La repressione del brigantaggio tra i Borboni e i Savoia
Fenomeno endemico nel Mezzogiorno rurale sin dal Medioevo in relazione con le ricorrenti crisi agrarie, e d’altra parte capace di sfruttare la protezione del baronaggio, il brigantaggio meridionale conosce nel secolo XIX ancora un lungo ciclo espansivo. Dalle turbolenze intercorse tra il 1799 e il decennio francese il brigantaggio si ripropone nei conflitti Restaurazione-Risorgimento, per trovare quindi il suo epilogo nella massiccia repressione militare e politica subita all’indomani dell’unificazione italiana. All’intreccio di fattori che si cumulano nelle fasi d’intenso conflitto politico, amplificandone l’intrinseca pericolosità sociale, a partire dal 1816 i Borboni rispondono con una strategia repressiva che combina l’intervento militare con misure giudiziarie eccezionali; queste ultime sono affidate, a livello provinciale e per gruppi di province, a Commissioni militari straordinarie, liste di fuorbando, Corti marziali. Se la provincia di Napoli resta toccata dal fenomeno marginalmente a confronto con il Mezzogiorno più immerso nelle dinamiche della società rurale, la cultura giuridica che ha il suo centro nella capitale fa opposizione ad una configurazione dei poteri sbilanciata a vantaggio del privilegio militare. La Consulta stoppa infatti negli anni quaranta il progetto di un codice di polizia forte apprestato dal ministro Francesco Saverio Del Carretto. Questi, già promotore nel 1828 della spietata repressione del brigantaggio nel Cilento, e fino al 1848 concentra nella sua persona le due cariche di ministro della Polizia e capo della Gendarmeria.

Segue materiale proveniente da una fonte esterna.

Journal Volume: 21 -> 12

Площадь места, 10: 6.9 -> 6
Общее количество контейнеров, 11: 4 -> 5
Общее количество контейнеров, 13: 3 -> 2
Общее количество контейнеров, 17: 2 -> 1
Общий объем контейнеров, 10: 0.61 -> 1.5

Negli anni cinquanta, mentre la forte repressione politica contro i liberali espone la monarchia ad una crisi d’immagine sul piano dell’opinione nazionale ed europea, il contrasto del brigantaggio si ripropone con le Commissioni militari in particolare nelle Calabrie. La continuità con la strumentazione borbonica segna ancora la repressione del grande brigantaggio attuata dalle leggi eccezionali del 1863 e 1866, grazie alle quali l’intervento militare massiccio si combina efficacemente con la dissuasione delle élite filo-borboniche a proteggere le bande, per accettare piuttosto le più moderne mediazioni politiche offerte dal novello sistema rappresentativo.